Given records Start Marker

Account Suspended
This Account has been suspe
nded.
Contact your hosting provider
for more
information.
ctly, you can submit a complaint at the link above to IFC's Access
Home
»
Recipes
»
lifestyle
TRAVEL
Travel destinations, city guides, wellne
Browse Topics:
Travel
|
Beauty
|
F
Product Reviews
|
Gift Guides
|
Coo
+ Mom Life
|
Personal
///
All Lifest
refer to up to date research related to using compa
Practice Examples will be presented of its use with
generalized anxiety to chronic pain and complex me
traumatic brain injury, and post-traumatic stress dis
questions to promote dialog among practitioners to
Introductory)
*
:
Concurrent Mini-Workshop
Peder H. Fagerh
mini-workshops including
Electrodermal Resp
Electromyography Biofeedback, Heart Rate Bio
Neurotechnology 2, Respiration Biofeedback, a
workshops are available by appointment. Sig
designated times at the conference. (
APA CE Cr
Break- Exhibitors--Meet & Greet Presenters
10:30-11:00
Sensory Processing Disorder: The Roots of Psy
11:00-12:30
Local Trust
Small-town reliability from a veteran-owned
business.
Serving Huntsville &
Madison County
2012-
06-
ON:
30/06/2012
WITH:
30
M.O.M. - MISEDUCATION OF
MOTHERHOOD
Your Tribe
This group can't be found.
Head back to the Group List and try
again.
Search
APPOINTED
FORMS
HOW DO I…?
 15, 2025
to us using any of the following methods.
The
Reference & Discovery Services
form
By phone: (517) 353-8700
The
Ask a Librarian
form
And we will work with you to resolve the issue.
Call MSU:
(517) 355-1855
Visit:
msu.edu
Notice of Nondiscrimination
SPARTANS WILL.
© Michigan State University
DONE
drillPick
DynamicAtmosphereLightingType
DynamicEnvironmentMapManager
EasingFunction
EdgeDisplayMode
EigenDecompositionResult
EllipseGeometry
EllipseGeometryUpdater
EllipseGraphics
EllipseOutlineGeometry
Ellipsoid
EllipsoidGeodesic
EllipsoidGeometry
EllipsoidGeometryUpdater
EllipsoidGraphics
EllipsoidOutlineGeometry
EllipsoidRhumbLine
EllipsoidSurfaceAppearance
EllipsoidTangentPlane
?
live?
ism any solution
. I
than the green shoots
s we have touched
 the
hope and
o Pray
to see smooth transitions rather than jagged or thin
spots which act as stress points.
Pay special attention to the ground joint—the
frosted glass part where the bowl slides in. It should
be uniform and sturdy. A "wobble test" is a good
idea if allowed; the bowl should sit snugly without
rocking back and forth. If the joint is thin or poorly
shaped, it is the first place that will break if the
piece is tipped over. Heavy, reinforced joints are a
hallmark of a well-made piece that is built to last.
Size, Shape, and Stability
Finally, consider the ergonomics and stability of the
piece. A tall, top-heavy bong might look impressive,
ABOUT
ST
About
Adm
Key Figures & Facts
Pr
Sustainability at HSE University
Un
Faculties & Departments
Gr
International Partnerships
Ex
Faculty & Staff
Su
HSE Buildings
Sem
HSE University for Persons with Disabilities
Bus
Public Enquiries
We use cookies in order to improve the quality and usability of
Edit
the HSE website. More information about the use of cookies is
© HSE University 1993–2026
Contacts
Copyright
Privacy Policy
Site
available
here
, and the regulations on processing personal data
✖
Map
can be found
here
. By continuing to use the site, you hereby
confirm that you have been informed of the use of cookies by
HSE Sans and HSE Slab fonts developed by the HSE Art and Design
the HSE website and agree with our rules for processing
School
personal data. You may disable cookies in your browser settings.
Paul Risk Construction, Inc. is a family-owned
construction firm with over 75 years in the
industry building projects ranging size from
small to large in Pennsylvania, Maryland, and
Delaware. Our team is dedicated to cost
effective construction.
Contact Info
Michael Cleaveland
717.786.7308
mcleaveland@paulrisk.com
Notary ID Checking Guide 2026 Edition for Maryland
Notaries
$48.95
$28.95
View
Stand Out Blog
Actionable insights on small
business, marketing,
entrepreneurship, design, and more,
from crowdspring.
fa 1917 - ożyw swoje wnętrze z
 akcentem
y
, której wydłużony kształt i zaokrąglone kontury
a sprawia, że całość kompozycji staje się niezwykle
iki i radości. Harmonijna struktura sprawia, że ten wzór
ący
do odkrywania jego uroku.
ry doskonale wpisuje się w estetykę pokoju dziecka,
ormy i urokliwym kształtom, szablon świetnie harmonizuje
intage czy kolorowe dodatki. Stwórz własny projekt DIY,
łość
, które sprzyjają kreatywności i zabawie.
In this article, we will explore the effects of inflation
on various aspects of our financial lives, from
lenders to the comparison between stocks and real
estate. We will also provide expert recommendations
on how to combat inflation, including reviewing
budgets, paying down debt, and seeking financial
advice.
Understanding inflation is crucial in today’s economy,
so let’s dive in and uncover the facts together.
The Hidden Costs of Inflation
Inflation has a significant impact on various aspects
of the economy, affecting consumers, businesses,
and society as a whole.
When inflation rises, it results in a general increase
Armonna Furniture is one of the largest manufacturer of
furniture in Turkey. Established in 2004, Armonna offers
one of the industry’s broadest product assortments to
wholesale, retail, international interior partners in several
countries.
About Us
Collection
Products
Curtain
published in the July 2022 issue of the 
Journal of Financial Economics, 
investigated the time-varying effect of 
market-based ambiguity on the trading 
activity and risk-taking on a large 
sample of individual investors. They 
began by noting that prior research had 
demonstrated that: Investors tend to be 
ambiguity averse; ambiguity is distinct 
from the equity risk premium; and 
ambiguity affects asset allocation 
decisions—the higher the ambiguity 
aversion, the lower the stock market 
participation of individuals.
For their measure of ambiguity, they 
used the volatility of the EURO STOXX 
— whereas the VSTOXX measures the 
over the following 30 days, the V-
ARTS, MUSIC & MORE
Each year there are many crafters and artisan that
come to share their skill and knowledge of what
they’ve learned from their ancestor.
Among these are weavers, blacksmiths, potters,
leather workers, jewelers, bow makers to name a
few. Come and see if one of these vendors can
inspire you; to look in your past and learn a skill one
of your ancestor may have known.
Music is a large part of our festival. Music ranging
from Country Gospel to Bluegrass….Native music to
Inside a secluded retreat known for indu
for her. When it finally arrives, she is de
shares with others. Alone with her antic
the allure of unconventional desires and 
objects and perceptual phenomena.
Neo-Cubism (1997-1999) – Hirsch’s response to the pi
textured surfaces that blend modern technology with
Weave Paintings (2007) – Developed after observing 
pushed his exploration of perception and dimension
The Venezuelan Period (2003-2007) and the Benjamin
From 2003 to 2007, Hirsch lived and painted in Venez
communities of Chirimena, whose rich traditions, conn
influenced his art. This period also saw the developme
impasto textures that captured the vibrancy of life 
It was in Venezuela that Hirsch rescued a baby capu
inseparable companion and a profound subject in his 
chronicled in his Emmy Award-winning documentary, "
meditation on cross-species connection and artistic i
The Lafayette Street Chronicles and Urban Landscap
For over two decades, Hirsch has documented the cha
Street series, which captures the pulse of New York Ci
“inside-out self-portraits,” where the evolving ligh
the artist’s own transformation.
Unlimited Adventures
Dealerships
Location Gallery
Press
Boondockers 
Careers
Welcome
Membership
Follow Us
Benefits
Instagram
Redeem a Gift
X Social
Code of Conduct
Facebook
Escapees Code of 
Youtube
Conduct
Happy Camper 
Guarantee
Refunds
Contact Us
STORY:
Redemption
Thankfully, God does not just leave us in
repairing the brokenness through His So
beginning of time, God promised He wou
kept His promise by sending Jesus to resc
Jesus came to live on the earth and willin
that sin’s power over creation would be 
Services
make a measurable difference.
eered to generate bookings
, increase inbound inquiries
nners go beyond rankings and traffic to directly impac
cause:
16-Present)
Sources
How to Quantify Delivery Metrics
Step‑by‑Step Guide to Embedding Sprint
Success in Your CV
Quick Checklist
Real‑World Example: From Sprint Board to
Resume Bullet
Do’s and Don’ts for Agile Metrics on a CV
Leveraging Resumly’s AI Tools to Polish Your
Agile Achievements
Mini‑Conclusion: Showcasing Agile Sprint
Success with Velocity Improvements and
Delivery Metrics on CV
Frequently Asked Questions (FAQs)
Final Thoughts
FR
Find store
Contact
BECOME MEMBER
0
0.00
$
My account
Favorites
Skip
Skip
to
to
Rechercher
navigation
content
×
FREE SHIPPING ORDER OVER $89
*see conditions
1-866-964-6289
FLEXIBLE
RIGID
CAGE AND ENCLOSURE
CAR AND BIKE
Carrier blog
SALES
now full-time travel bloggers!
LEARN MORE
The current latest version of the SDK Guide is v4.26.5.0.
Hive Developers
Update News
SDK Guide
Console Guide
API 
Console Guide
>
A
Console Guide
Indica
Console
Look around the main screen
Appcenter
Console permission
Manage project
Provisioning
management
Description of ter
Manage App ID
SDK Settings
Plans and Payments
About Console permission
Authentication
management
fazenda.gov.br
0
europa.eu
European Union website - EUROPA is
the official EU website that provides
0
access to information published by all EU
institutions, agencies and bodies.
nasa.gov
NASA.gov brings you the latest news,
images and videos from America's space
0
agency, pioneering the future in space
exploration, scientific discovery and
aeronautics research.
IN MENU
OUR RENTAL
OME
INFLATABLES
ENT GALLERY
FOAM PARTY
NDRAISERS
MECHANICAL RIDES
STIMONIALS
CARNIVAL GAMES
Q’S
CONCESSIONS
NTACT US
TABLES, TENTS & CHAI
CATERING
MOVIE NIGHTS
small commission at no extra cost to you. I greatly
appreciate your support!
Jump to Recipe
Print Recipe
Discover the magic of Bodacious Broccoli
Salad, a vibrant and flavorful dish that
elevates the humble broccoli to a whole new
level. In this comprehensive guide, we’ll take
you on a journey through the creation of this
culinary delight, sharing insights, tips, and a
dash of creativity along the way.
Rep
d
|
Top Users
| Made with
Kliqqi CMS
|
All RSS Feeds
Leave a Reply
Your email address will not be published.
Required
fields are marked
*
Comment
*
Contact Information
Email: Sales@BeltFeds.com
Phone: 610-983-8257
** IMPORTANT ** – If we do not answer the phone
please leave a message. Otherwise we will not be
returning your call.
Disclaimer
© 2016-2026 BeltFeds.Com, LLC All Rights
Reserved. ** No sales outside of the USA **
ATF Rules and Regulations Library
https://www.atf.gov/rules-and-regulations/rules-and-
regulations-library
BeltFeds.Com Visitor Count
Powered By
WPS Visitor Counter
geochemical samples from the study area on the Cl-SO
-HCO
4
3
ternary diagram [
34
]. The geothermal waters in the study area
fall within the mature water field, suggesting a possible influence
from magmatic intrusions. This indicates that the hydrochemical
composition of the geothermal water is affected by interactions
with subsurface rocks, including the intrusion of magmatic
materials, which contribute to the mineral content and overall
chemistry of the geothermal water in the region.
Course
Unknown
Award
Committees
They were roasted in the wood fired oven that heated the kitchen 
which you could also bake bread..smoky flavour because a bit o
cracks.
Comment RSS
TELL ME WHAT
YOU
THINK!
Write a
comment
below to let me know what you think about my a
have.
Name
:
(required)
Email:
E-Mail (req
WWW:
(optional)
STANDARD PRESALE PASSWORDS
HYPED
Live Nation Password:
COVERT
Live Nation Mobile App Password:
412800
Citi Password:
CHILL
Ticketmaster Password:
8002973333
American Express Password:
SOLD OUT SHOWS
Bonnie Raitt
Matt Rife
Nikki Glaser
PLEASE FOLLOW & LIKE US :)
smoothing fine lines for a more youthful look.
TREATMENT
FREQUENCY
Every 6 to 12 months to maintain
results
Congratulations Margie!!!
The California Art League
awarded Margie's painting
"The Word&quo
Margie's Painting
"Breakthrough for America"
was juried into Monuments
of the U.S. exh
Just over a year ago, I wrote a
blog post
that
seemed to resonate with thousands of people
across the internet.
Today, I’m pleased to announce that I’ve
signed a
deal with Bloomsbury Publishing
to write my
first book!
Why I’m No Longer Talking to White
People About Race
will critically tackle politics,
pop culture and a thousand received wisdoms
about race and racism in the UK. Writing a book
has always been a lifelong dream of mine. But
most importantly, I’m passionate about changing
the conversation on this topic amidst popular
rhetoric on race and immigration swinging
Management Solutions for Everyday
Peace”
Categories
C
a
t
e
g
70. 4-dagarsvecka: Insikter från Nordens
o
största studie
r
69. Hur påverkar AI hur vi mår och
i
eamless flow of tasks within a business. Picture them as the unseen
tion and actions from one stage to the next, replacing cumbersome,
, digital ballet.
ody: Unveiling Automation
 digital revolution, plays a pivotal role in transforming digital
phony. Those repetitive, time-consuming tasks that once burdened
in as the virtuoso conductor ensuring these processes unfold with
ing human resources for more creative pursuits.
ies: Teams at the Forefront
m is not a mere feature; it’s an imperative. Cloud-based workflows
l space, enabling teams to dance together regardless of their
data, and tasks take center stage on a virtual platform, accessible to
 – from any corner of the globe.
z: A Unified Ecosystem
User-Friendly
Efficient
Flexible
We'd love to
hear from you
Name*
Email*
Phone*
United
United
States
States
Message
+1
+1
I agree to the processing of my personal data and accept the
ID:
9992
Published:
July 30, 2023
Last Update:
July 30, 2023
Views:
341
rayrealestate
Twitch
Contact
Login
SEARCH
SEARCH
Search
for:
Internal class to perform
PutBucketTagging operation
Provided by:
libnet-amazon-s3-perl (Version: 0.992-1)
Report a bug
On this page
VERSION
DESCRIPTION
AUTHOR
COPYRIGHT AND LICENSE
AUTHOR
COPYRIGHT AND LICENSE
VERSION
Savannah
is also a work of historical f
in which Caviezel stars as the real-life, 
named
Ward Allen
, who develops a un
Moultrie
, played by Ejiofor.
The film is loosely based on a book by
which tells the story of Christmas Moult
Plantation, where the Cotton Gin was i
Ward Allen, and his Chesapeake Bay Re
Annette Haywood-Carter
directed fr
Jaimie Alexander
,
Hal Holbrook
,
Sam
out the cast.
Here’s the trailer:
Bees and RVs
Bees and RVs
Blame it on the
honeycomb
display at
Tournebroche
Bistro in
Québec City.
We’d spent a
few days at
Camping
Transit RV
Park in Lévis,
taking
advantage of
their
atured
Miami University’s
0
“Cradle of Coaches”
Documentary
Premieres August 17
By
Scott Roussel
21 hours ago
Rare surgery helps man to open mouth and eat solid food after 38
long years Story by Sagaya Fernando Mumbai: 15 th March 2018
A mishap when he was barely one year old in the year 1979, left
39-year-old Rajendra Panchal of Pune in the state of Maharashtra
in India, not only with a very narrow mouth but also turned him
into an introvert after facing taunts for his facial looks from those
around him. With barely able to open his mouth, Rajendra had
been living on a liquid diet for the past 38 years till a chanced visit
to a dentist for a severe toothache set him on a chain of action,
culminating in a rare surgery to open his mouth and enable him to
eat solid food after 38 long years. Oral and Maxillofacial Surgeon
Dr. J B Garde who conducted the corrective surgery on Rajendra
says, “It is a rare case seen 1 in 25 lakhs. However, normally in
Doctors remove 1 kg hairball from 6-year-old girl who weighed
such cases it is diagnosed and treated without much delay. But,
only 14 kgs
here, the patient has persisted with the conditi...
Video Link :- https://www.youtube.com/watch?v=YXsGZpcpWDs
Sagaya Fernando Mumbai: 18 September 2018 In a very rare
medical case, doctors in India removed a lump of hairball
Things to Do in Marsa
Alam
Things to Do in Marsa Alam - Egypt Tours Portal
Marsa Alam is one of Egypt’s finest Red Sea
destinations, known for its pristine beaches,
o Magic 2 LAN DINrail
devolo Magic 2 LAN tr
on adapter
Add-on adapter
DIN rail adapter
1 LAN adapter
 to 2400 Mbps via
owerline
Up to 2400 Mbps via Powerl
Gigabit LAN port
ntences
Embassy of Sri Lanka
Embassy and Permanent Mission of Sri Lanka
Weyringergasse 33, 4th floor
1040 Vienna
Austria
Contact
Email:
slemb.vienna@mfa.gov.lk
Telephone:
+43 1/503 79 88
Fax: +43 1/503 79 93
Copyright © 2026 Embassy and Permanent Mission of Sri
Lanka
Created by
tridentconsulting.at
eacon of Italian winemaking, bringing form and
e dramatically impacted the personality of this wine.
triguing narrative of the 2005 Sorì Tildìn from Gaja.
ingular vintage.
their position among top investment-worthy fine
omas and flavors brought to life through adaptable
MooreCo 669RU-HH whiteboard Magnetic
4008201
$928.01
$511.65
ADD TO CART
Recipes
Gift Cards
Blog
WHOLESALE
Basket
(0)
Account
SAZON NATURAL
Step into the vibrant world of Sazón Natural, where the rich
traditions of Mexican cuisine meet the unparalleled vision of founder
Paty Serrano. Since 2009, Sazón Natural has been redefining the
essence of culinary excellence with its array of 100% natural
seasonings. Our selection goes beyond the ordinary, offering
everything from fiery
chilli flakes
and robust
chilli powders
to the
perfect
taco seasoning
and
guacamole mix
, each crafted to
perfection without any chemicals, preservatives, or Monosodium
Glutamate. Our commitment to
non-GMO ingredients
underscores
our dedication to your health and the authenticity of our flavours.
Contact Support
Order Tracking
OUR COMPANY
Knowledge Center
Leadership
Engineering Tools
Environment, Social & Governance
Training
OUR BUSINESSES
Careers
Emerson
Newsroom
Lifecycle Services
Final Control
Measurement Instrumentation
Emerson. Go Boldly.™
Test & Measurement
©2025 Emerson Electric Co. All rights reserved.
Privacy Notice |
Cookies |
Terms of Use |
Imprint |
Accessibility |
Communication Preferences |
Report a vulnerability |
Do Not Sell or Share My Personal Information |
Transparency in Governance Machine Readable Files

Given records End Marker

What the task asks: Where does the word "also" appear in the material above? Copy every line that holds it.

The answer:
estate. We will also provide expert recommendations
influenced his art. This period also saw the developme
which you could also bake bread..smoky flavour because a bit o
is also a work of historical f
in India, not only with a very narrow mouth but also turned him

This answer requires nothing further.